**PROVIDED MATERIAL**
◇ ◇ ◇ ◇ ◇ ◇ ◇
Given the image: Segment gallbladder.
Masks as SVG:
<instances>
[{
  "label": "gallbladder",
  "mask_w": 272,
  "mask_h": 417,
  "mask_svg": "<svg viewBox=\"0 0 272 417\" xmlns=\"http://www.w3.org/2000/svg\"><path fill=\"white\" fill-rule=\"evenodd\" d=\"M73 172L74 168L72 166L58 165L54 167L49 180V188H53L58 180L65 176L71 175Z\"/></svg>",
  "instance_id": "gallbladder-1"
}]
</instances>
◇ ◇ ◇ ◇ ◇ ◇ ◇
**EXERCISE GOAL**
Render each line of the material above as one string in a JSON list, skipping blank lines.

**RESULT FOR THIS EXERCISE**
[
  "Given the image: Segment gallbladder.",
  "Masks as SVG:",
  "<instances>",
  "[{",
  "  \"label\": \"gallbladder\",",
  "  \"mask_w\": 272,",
  "  \"mask_h\": 417,",
  "  \"mask_svg\": \"<svg viewBox=\\\"0 0 272 417\\\" xmlns=\\\"http://www.w3.org/2000/svg\\\"><path fill=\\\"white\\\" fill-rule=\\\"evenodd\\\" d=\\\"M73 172L74 168L72 166L58 165L54 167L49 180V188H53L58 180L65 176L71 175Z\\\"/></svg>\",",
  "  \"instance_id\": \"gallbladder-1\"",
  "}]",
  "</instances>"
]